Thursday, September 10, 2009

CSA cooking: tomato tart & cumin carrots


basket inventory: field carrots, rainbow chard, basil, pummelo, cantaloupe, heirloom cherry tomatoes, radishes, dandelion greens, parsley, limes, orange, passion fruit, quince, lettuce, zucchini, cucumbers.

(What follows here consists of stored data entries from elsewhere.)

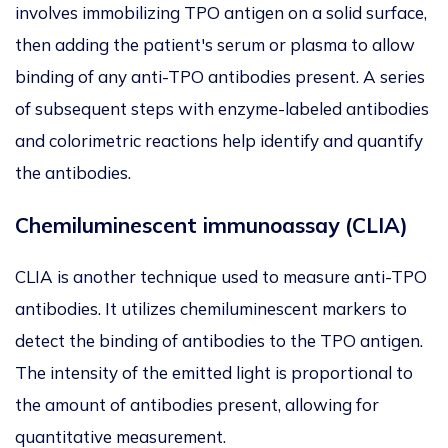
involves immobilizing TPO antigen on a solid surface,
then adding the patient's serum or plasma to allow
binding of any anti-TPO antibodies present. A series
of subsequent steps with enzyme-labeled antibodies
and colorimetric reactions help identify and quantify
the antibodies.
Chemiluminescent immunoassay (CLIA)
CLIA is another technique used to measure anti-TPO
antibodies. It utilizes chemiluminescent markers to
detect the binding of antibodies to the TPO antigen.
The intensity of the emitted light is proportional to
the amount of antibodies present, allowing for
quantitative measurement.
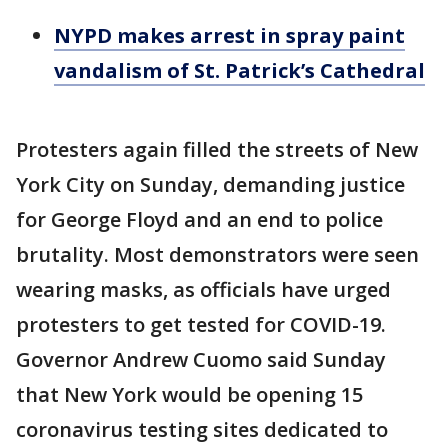
NYPD makes arrest in spray paint
vandalism of St. Patrick’s Cathedral
Protesters again filled the streets of New
York City on Sunday, demanding justice
for George Floyd and an end to police
brutality. Most demonstrators were seen
wearing masks, as officials have urged
protesters to get tested for COVID-19.
Governor Andrew Cuomo said Sunday
that New York would be opening 15
coronavirus testing sites dedicated to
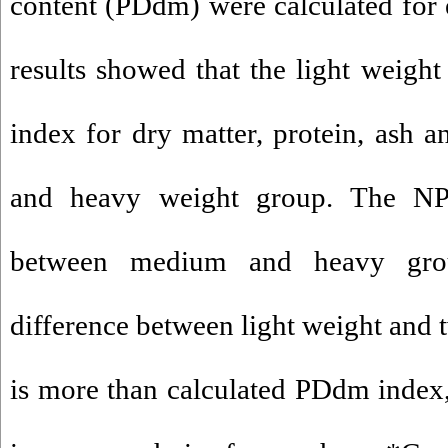
content (PDdm) were calculated for
results showed that the light weigh
index for dry matter, protein, ash
and heavy weight group. The N
between medium and heavy grou
difference between light weight and 
is more than calculated PDdm index,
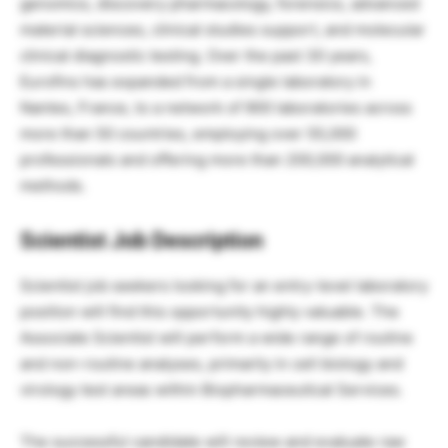
genomics, discovery pharmacology, forensics, advanced
material sciences, clinical studies support, and molecular
clinical diagnostic testing. Over the past 30 years,
Eurofins has expanded from a single laboratory in
Nantes, France, to a network of 900 laboratories across
more than 50 countries, employing over 55,000
professionals and offering more than 200,000 analytical
methods.
Scientist Job Description
Scientist job seekers looking for an entry-level laboratory
position will find this opportunity highly valuable. The
Associate Scientist will perform a wide range of routine
and non-routine analyses, primarily in cell biology and
virology test areas within Biopharmaceutical Services.
The successful candidate will review and evaluate raw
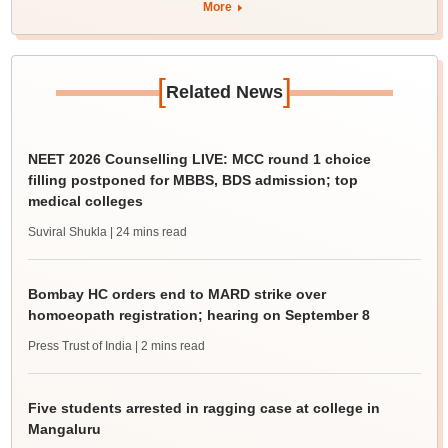
More
[
]
Related News
NEET 2026 Counselling LIVE: MCC round 1 choice
filling postponed for MBBS, BDS admission; top
medical colleges
Suviral Shukla
| 24 mins read
Bombay HC orders end to MARD strike over
homoeopath registration; hearing on September 8
Press Trust of India
| 2 mins read
Five students arrested in ragging case at college in
Mangaluru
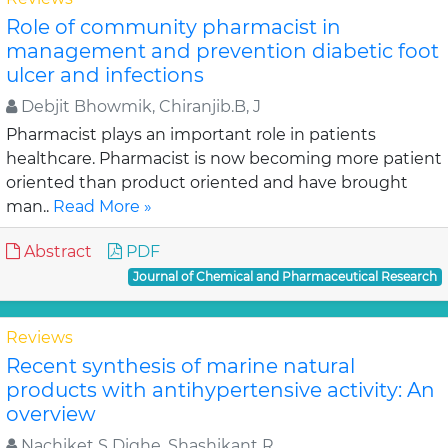
Role of community pharmacist in
management and prevention diabetic foot
ulcer and infections
Debjit Bhowmik, Chiranjib.B, J
Pharmacist plays an important role in patients
healthcare. Pharmacist is now becoming more patient
oriented than product oriented and have brought
man..
Read More »
Abstract
PDF
Journal of Chemical and Pharmaceutical Research
Reviews
Recent synthesis of marine natural
products with antihypertensive activity: An
overview
Nachiket S Dighe, Shashikant R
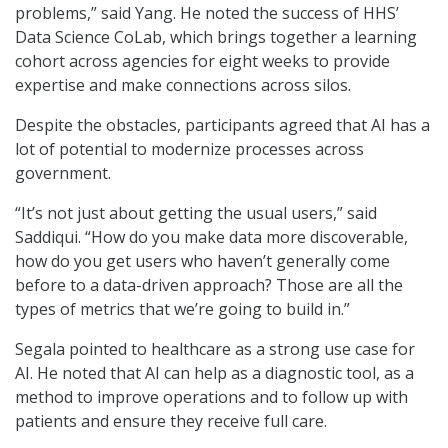
problems,” said Yang. He noted the success of HHS’
Data Science CoLab, which brings together a learning
cohort across agencies for eight weeks to provide
expertise and make connections across silos.
Despite the obstacles, participants agreed that AI has a
lot of potential to modernize processes across
government.
“It’s not just about getting the usual users,” said
Saddiqui. “How do you make data more discoverable,
how do you get users who haven’t generally come
before to a data-driven approach? Those are all the
types of metrics that we’re going to build in.”
Segala pointed to healthcare as a strong use case for
AI. He noted that AI can help as a diagnostic tool, as a
method to improve operations and to follow up with
patients and ensure they receive full care.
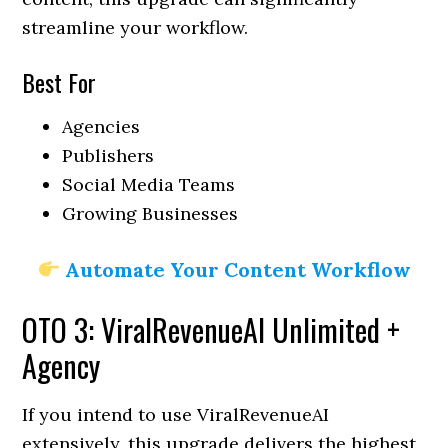
streamline your workflow.
Best For
Agencies
Publishers
Social Media Teams
Growing Businesses
Automate Your Content Workflow
OTO 3: ViralRevenueAI Unlimited +
Agency
If you intend to use ViralRevenueAI
extensively, this upgrade delivers the highest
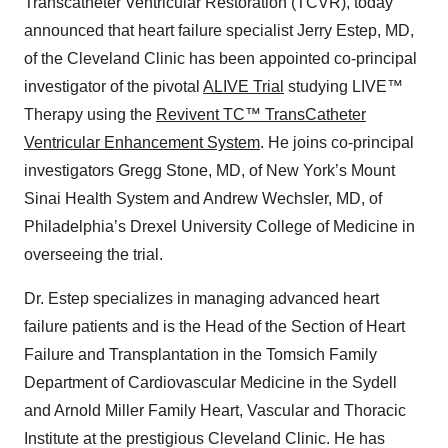
Transcatheter Ventricular Restoration (TCVR), today
announced that heart failure specialist Jerry Estep, MD,
of the Cleveland Clinic has been appointed co-principal
investigator of the pivotal
ALIVE Trial
studying LIVE™
Therapy using the
Revivent TC™ TransCatheter
Ventricular Enhancement System
. He joins co-principal
investigators Gregg Stone, MD, of New York’s Mount
Sinai Health System and Andrew Wechsler, MD, of
Philadelphia’s Drexel University College of Medicine in
overseeing the trial.
Dr. Estep specializes in managing advanced heart
failure patients and is the Head of the Section of Heart
Failure and Transplantation in the Tomsich Family
Department of Cardiovascular Medicine in the Sydell
and Arnold Miller Family Heart, Vascular and Thoracic
Institute at the prestigious Cleveland Clinic. He has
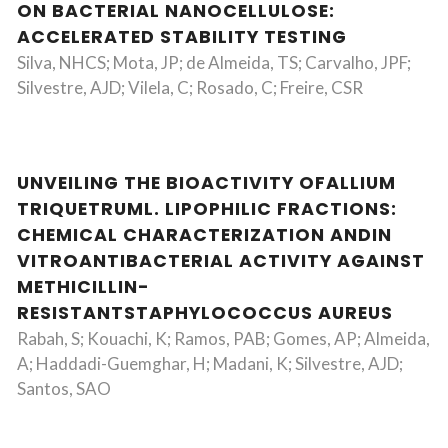
ON BACTERIAL NANOCELLULOSE:
ACCELERATED STABILITY TESTING
Silva, NHCS; Mota, JP; de Almeida, TS; Carvalho, JPF;
Silvestre, AJD; Vilela, C; Rosado, C; Freire, CSR
UNVEILING THE BIOACTIVITY OFALLIUM
TRIQUETRUML. LIPOPHILIC FRACTIONS:
CHEMICAL CHARACTERIZATION ANDIN
VITROANTIBACTERIAL ACTIVITY AGAINST
METHICILLIN-
RESISTANTSTAPHYLOCOCCUS AUREUS
Rabah, S; Kouachi, K; Ramos, PAB; Gomes, AP; Almeida,
A; Haddadi-Guemghar, H; Madani, K; Silvestre, AJD;
Santos, SAO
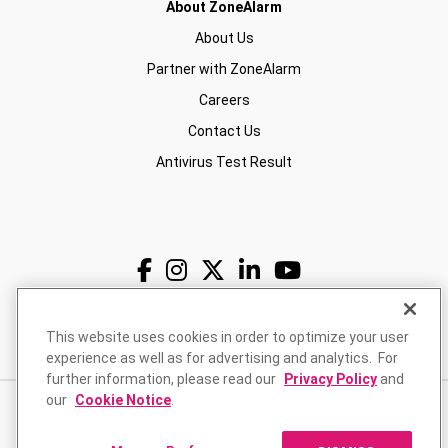
About ZoneAlarm
About Us
Partner with ZoneAlarm
Careers
Contact Us
Antivirus Test Result
English
USD
This website uses cookies in order to optimize your user
experience as well as for advertising and analytics. For
further information, please read our
Privacy Policy
and
our
Cookie Notice
.
Privacy Policy
Terms of Use
Returns Policy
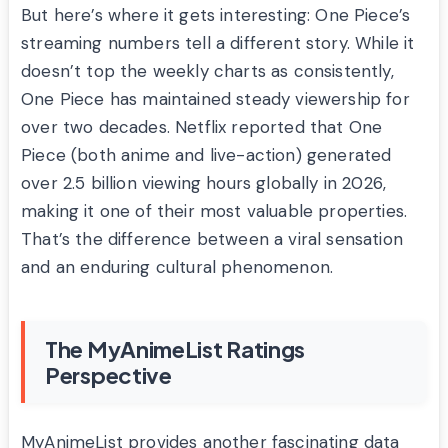
But here’s where it gets interesting: One Piece’s
streaming numbers tell a different story. While it
doesn’t top the weekly charts as consistently,
One Piece has maintained steady viewership for
over two decades. Netflix reported that One
Piece (both anime and live-action) generated
over 2.5 billion viewing hours globally in 2026,
making it one of their most valuable properties.
That’s the difference between a viral sensation
and an enduring cultural phenomenon.
The MyAnimeList Ratings
Perspective
MyAnimeList provides another fascinating data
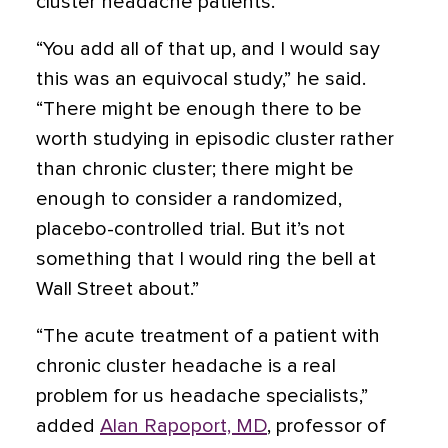
cluster headache patients.
“You add all of that up, and I would say
this was an equivocal study,” he said.
“There might be enough there to be
worth studying in episodic cluster rather
than chronic cluster; there might be
enough to consider a randomized,
placebo-controlled trial. But it’s not
something that I would ring the bell at
Wall Street about.”
“The acute treatment of a patient with
chronic cluster headache is a real
problem for us headache specialists,”
added
Alan Rapoport, MD
, professor of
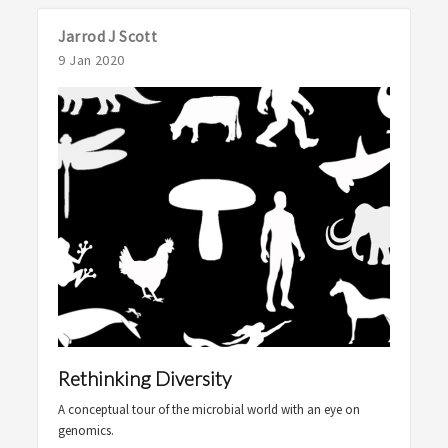
Jarrod J Scott
9 Jan 2020
Rethinking Diversity
A conceptual tour of the microbial world with an eye on
genomics.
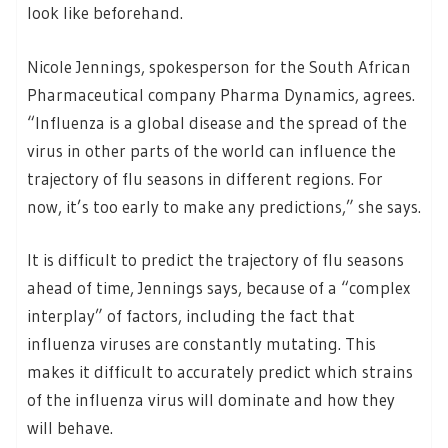
look like beforehand.
Nicole Jennings, spokesperson for the South African
Pharmaceutical company Pharma Dynamics, agrees.
“Influenza is a global disease and the spread of the
virus in other parts of the world can influence the
trajectory of flu seasons in different regions. For
now, it’s too early to make any predictions,” she says.
It is difficult to predict the trajectory of flu seasons
ahead of time, Jennings says, because of a “complex
interplay” of factors, including the fact that
influenza viruses are constantly mutating. This
makes it difficult to accurately predict which strains
of the influenza virus will dominate and how they
will behave.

made an amazing tomato tart. practicing the recipe over the past month, but now i have got it down.

TOMATO TART:
ready-made pie shell
2-3 eggs
cream cheese (whatever you have, at least over a 1/2 box)
goat cheese (just make the 2 cheeses = 1 cup)
various spices you like with ingredients
salt/pepper
1-2 toms, more if you want to cover the entire tart

bake the pie shell for 10-15 or until crust is set (it gets,light brown). blend cheeses, eggs and s&p, spices and after pie crust is ready pour into cooled crust. bake at 400 for 10 min add toms 1/2 way. bake another 15-20 min. add basil leaves as garnish.




CUMIN CARROTS

1 bunch carrots (if you use large ones, cut them down)
1-2 pats butter or 1-2 tbs olive oil for vegans
salt
1 tsp cumin
juice of 1 lime

heat oven to 350 (or 400 if you are making the tart at the same time!). in a cast iron skillet, saute the carrots with all other ingredients (add lime last) for 10 or so minutes. transfer to oven and bake for 15 minutes or until the carrots are tender.



i served these on top of a few raw swiss chard leaves.